### Task instructions:
Your copy should contain exactly the lines from the start of the material through the line containing "Netzabdeckung im jeweiligen", and no pictures.

[Given information Boundary: Start]

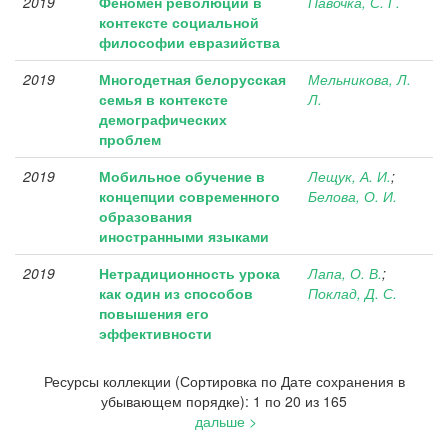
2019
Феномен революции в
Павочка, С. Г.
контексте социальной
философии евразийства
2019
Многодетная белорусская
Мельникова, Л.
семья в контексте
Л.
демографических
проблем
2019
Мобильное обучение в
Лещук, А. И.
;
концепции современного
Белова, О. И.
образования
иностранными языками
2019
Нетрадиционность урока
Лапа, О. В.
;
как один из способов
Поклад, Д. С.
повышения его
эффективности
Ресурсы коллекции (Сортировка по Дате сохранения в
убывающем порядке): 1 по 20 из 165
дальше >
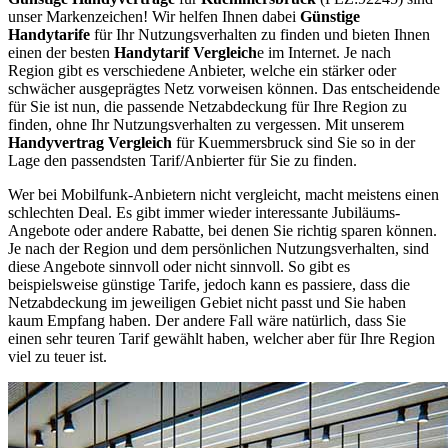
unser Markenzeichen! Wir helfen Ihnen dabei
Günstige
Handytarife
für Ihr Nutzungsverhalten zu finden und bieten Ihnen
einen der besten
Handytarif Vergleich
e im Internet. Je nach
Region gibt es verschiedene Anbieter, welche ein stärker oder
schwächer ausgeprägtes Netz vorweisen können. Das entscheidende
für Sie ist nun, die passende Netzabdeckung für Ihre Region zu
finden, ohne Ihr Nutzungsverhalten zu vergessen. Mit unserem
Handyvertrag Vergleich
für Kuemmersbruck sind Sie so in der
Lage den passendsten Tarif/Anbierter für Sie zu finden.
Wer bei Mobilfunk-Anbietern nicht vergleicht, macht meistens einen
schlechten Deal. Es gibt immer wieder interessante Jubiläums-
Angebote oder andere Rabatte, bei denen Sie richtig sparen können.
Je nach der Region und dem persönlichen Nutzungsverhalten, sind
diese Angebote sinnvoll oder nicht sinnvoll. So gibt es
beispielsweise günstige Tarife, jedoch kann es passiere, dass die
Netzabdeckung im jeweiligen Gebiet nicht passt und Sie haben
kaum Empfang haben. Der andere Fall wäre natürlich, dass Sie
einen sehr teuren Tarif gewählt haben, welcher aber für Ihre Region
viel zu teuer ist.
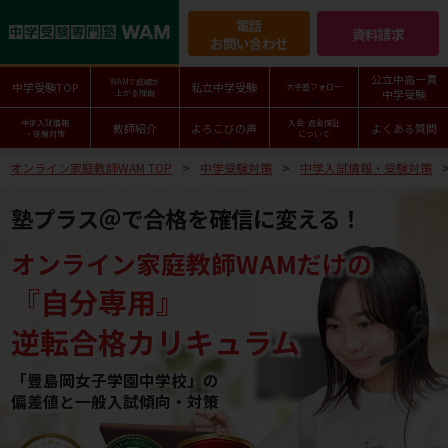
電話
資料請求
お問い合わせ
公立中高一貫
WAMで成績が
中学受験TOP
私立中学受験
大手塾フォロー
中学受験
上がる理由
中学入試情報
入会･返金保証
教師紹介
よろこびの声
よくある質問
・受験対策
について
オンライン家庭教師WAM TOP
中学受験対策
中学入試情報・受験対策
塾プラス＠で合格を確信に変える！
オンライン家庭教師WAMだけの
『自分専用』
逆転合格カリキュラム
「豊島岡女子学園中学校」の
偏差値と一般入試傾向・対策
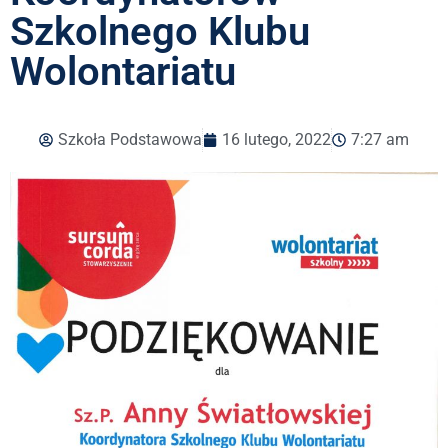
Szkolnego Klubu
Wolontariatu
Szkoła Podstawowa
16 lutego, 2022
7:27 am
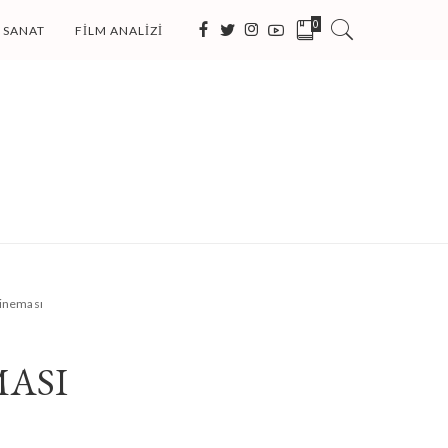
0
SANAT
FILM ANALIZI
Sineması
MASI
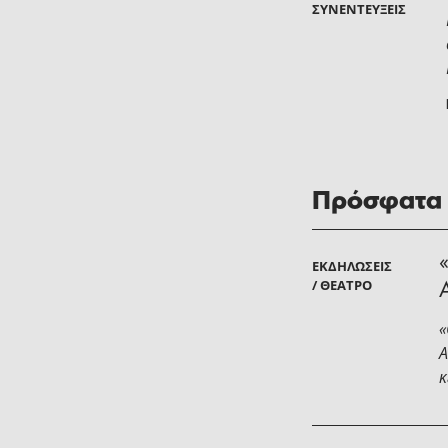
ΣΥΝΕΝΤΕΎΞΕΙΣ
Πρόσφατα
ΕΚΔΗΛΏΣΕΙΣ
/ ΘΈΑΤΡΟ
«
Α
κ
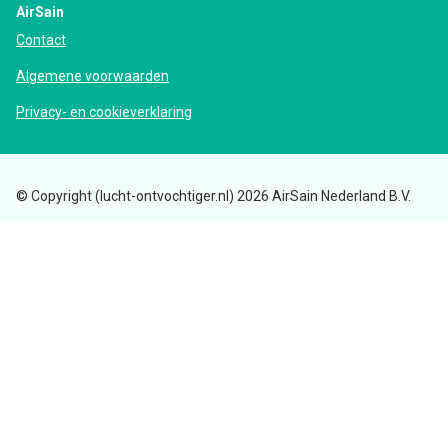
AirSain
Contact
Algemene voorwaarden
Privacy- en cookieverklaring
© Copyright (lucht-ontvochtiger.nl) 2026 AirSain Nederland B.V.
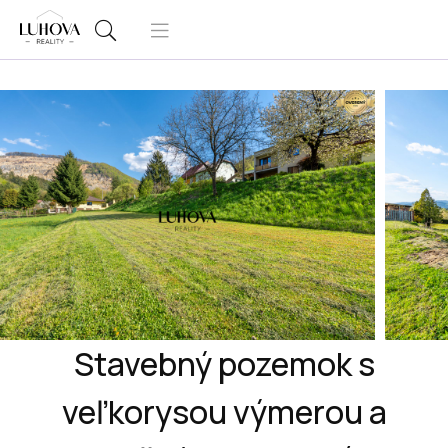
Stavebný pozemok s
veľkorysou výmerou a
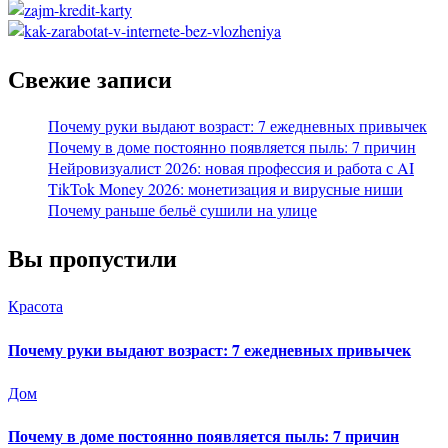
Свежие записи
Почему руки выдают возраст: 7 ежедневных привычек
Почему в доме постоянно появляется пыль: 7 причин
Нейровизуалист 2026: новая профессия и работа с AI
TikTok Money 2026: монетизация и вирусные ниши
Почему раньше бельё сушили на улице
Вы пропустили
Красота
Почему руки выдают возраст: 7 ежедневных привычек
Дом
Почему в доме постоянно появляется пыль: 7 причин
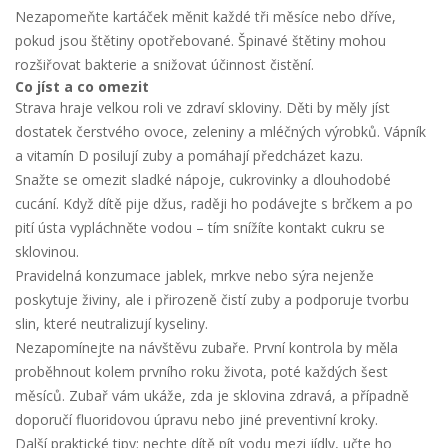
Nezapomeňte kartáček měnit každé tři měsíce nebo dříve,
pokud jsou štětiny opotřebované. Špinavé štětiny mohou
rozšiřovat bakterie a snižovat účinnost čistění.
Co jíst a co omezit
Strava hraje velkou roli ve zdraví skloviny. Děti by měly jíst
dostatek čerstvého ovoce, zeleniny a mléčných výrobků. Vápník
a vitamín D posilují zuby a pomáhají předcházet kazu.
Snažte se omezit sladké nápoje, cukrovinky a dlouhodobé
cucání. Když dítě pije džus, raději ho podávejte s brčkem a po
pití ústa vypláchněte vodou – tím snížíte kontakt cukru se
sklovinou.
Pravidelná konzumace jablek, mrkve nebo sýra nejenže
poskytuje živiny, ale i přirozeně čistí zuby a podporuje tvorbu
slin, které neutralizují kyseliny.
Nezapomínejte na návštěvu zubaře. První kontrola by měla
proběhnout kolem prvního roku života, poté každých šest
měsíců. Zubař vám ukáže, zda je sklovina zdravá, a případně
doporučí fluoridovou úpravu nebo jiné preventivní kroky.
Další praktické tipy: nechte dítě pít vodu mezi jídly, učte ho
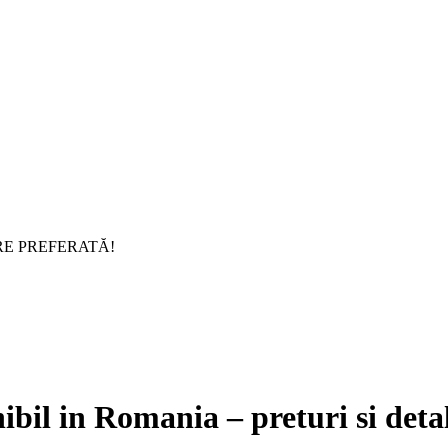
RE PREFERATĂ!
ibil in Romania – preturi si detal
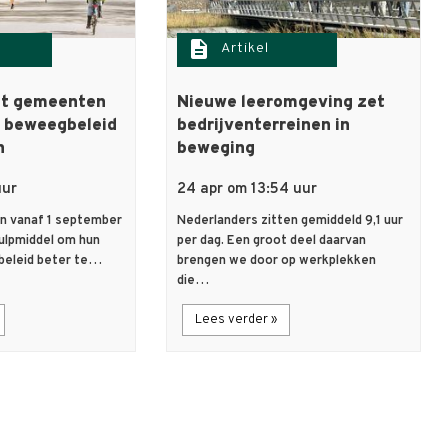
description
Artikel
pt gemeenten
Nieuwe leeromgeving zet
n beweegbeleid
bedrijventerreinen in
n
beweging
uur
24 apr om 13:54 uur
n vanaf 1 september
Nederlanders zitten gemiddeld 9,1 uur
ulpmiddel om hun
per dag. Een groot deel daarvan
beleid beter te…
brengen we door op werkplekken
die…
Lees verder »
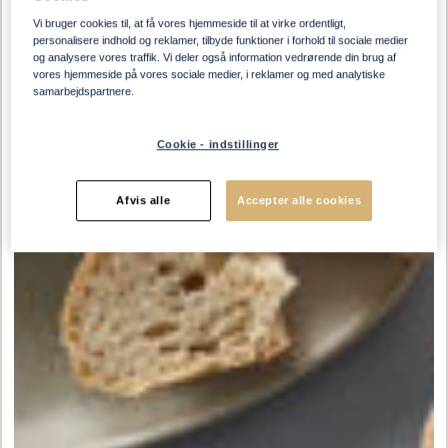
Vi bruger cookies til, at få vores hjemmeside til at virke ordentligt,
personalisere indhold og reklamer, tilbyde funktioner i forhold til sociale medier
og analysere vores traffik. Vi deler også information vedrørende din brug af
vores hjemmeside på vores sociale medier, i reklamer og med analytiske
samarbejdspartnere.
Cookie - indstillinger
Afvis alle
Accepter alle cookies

[Given information Boundary: End]

### Exercise solution:
2019
Феномен революции в
Павочка, С. Г.
контексте социальной
философии евразийства
2019
Многодетная белорусская
Мельникова, Л.
семья в контексте
Л.
демографических
проблем
2019
Мобильное обучение в
Лещук, А. И.
;
концепции современного
Белова, О. И.
образования
иностранными языками
2019
Нетрадиционность урока
Лапа, О. В.
;
как один из способов
Поклад, Д. С.
повышения его
эффективности
Ресурсы коллекции (Сортировка по Дате сохранения в
убывающем порядке): 1 по 20 из 165
дальше >
unser Markenzeichen! Wir helfen Ihnen dabei
Günstige
Handytarife
für Ihr Nutzungsverhalten zu finden und bieten Ihnen
einen der besten
Handytarif Vergleich
e im Internet. Je nach
Region gibt es verschiedene Anbieter, welche ein stärker oder
schwächer ausgeprägtes Netz vorweisen können. Das entscheidende
für Sie ist nun, die passende Netzabdeckung für Ihre Region zu
finden, ohne Ihr Nutzungsverhalten zu vergessen. Mit unserem
Handyvertrag Vergleich
für Kuemmersbruck sind Sie so in der
Lage den passendsten Tarif/Anbierter für Sie zu finden.
Wer bei Mobilfunk-Anbietern nicht vergleicht, macht meistens einen
schlechten Deal. Es gibt immer wieder interessante Jubiläums-
Angebote oder andere Rabatte, bei denen Sie richtig sparen können.
Je nach der Region und dem persönlichen Nutzungsverhalten, sind
diese Angebote sinnvoll oder nicht sinnvoll. So gibt es
beispielsweise günstige Tarife, jedoch kann es passiere, dass die
Netzabdeckung im jeweiligen Gebiet nicht passt und Sie haben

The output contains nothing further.